▶ [TASK BRIEF]
What you return must match the records exactly, except that the pictures are gone.

▶ [EXERCISE INPUT]

——————

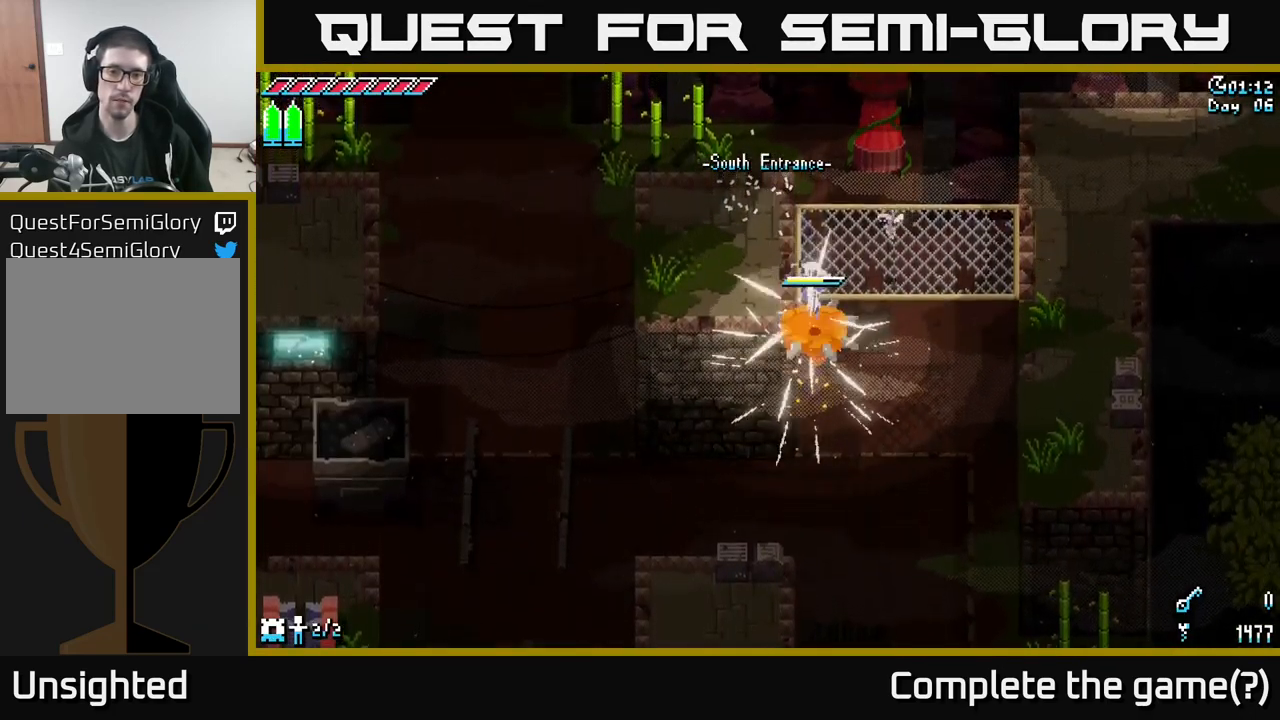
{"buttons": ["X"], "left_stick": "left", "right_stick": "center", "events": [[67, "left_stick", "up-left"], [134, "A", "down"], [234, "A", "up"], [234, "left_stick", "left"]]}
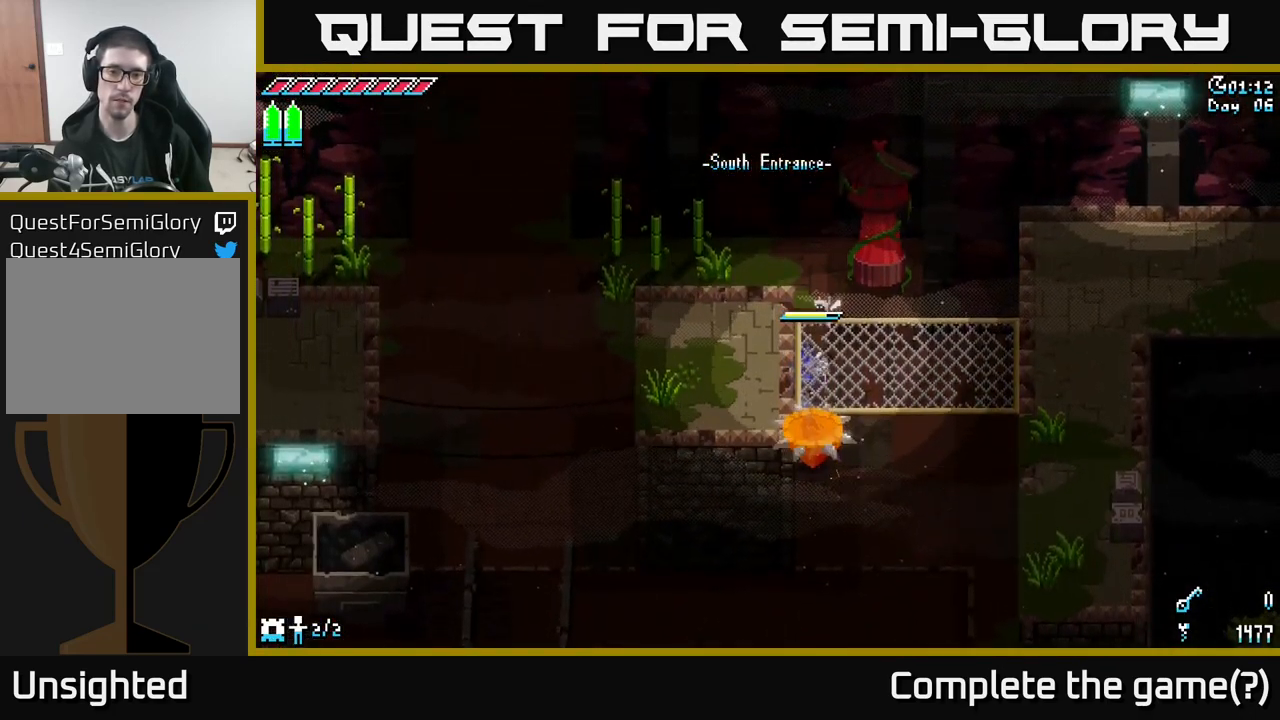
{"buttons": [], "left_stick": "down", "right_stick": "center", "events": [[184, "X", "up"], [267, "left_stick", "center"], [384, "left_stick", "down"]]}
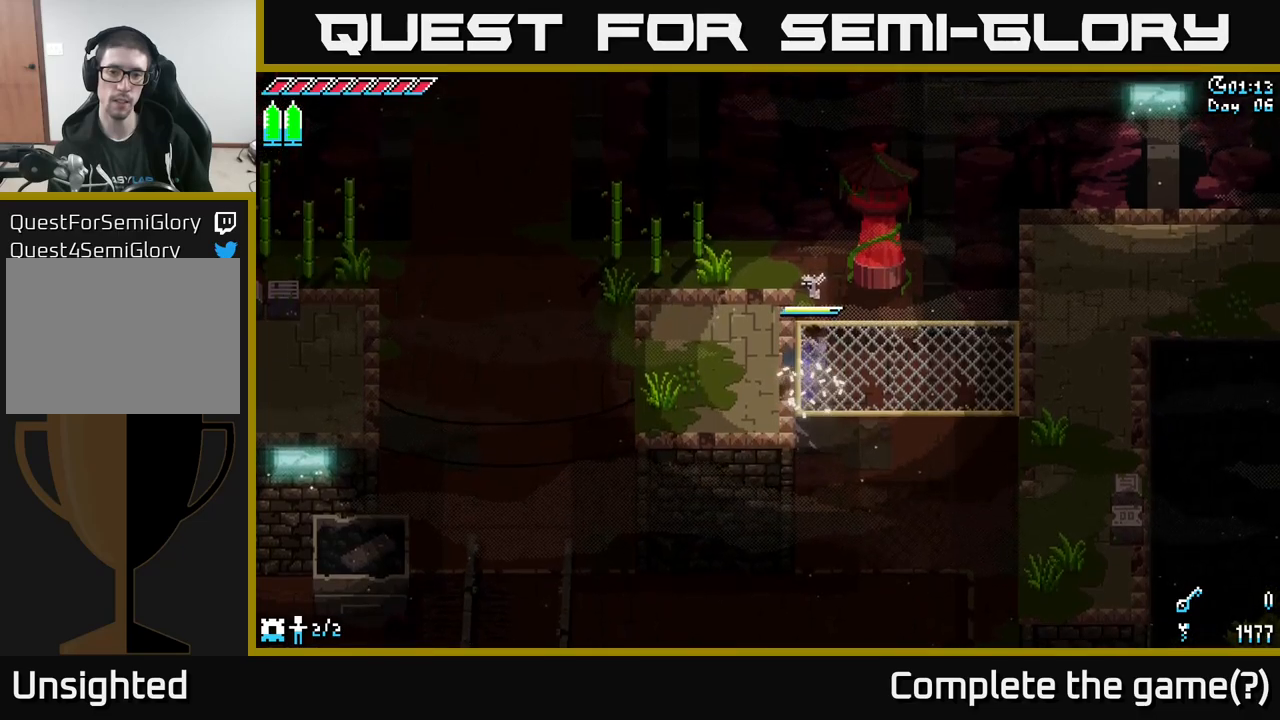
{"buttons": [], "left_stick": "down", "right_stick": "center", "events": []}
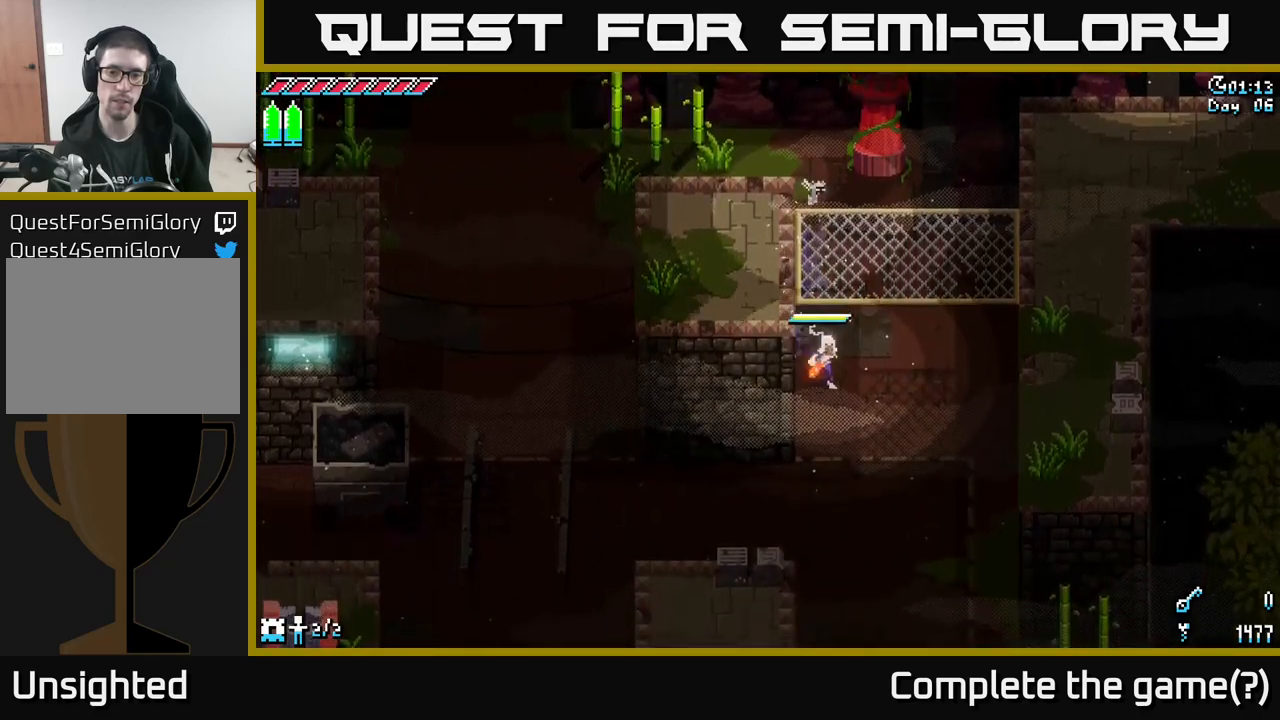
{"buttons": ["X"], "left_stick": "down", "right_stick": "center", "events": [[66, "X", "down"]]}
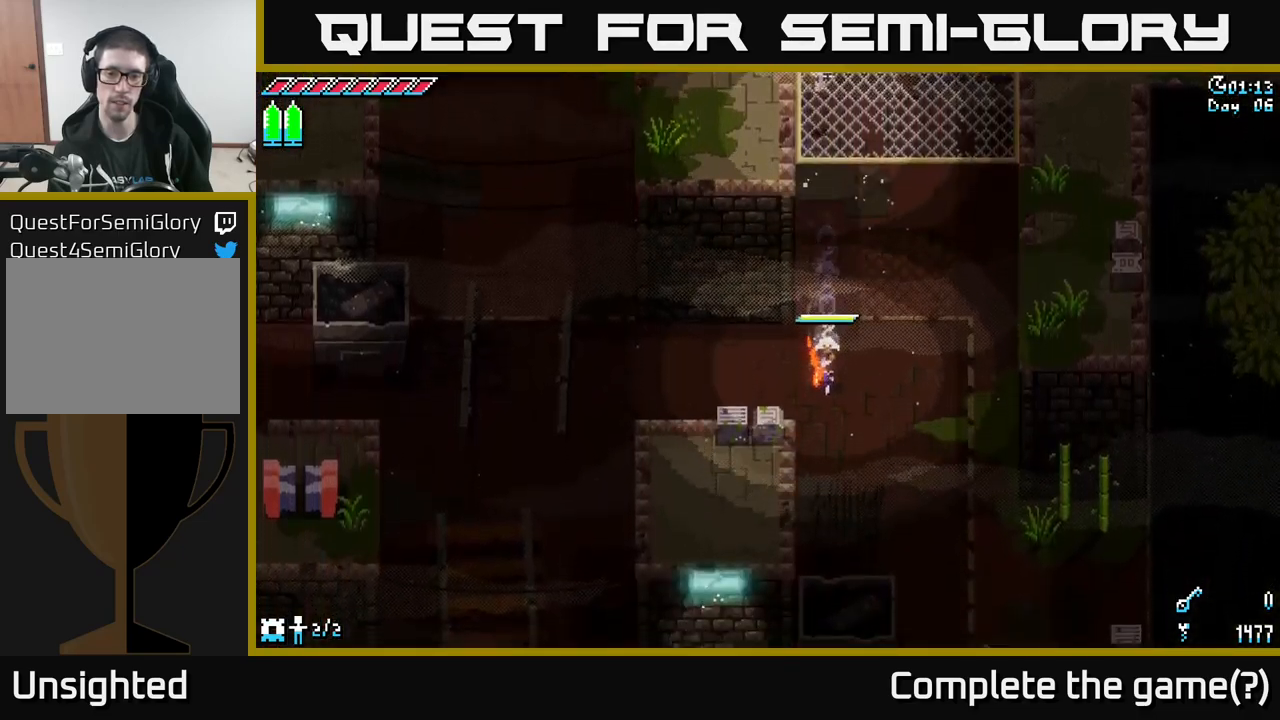
{"buttons": ["X"], "left_stick": "down", "right_stick": "center", "events": []}
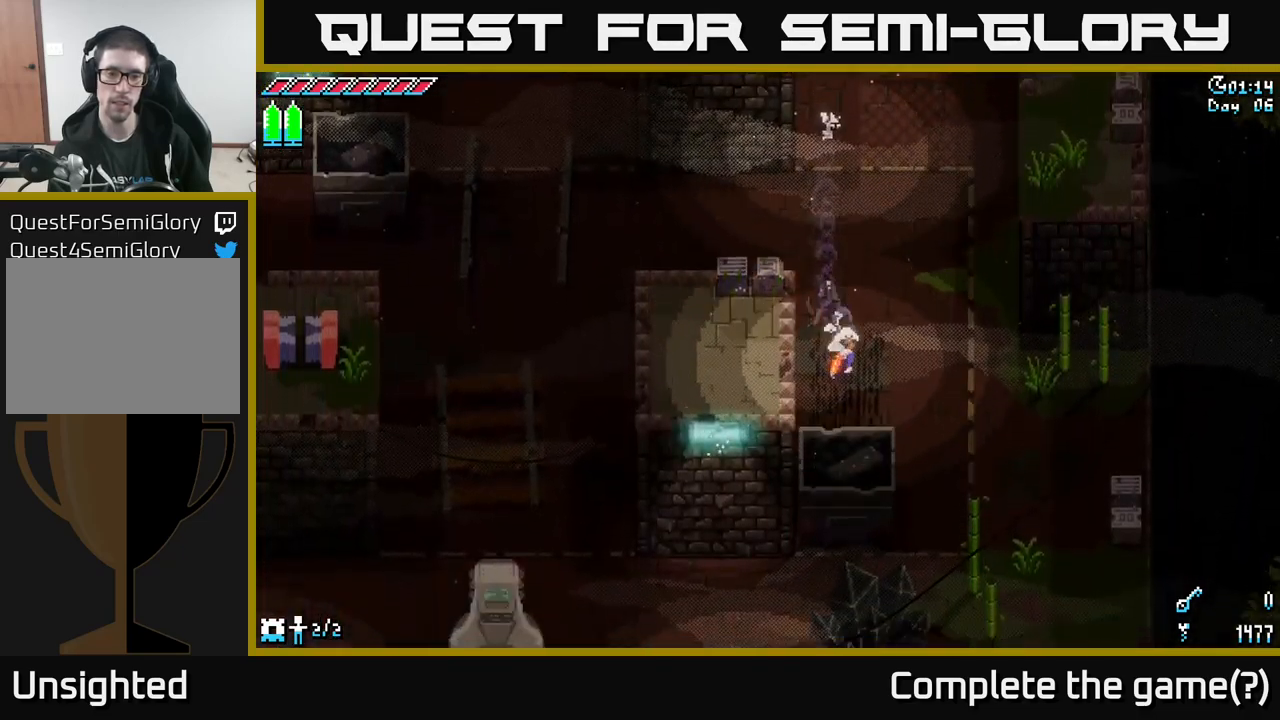
{"buttons": ["X"], "left_stick": "down", "right_stick": "center", "events": []}
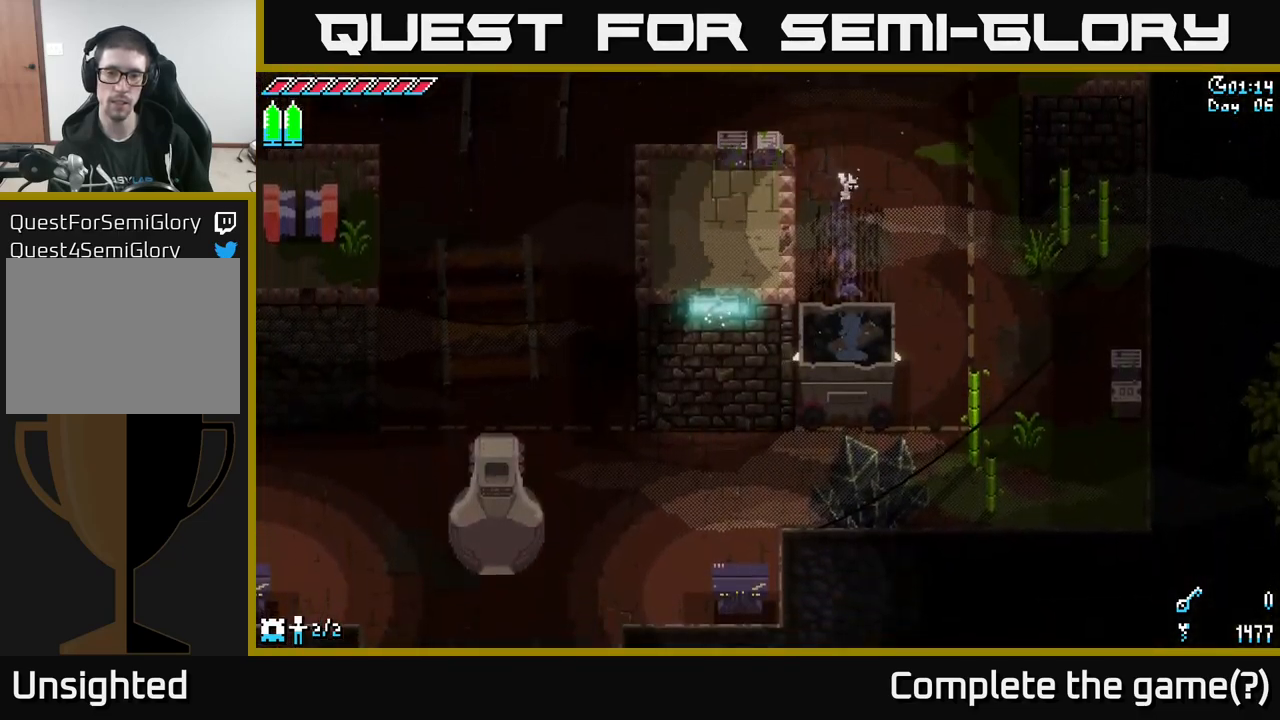
{"buttons": ["X"], "left_stick": "right", "right_stick": "center", "events": [[300, "left_stick", "down-right"], [433, "left_stick", "right"]]}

——————

▶ [SOLUTION TO THIS EXERCISE]
{"buttons": ["X"], "left_stick": "left", "right_stick": "center", "events": [[67, "left_stick", "up-left"], [134, "A", "down"], [234, "A", "up"], [234, "left_stick", "left"]]}
{"buttons": [], "left_stick": "down", "right_stick": "center", "events": [[184, "X", "up"], [267, "left_stick", "center"], [384, "left_stick", "down"]]}
{"buttons": [], "left_stick": "down", "right_stick": "center", "events": []}
{"buttons": ["X"], "left_stick": "down", "right_stick": "center", "events": [[66, "X", "down"]]}
{"buttons": ["X"], "left_stick": "down", "right_stick": "center", "events": []}
{"buttons": ["X"], "left_stick": "down", "right_stick": "center", "events": []}
{"buttons": ["X"], "left_stick": "right", "right_stick": "center", "events": [[300, "left_stick", "down-right"], [433, "left_stick", "right"]]}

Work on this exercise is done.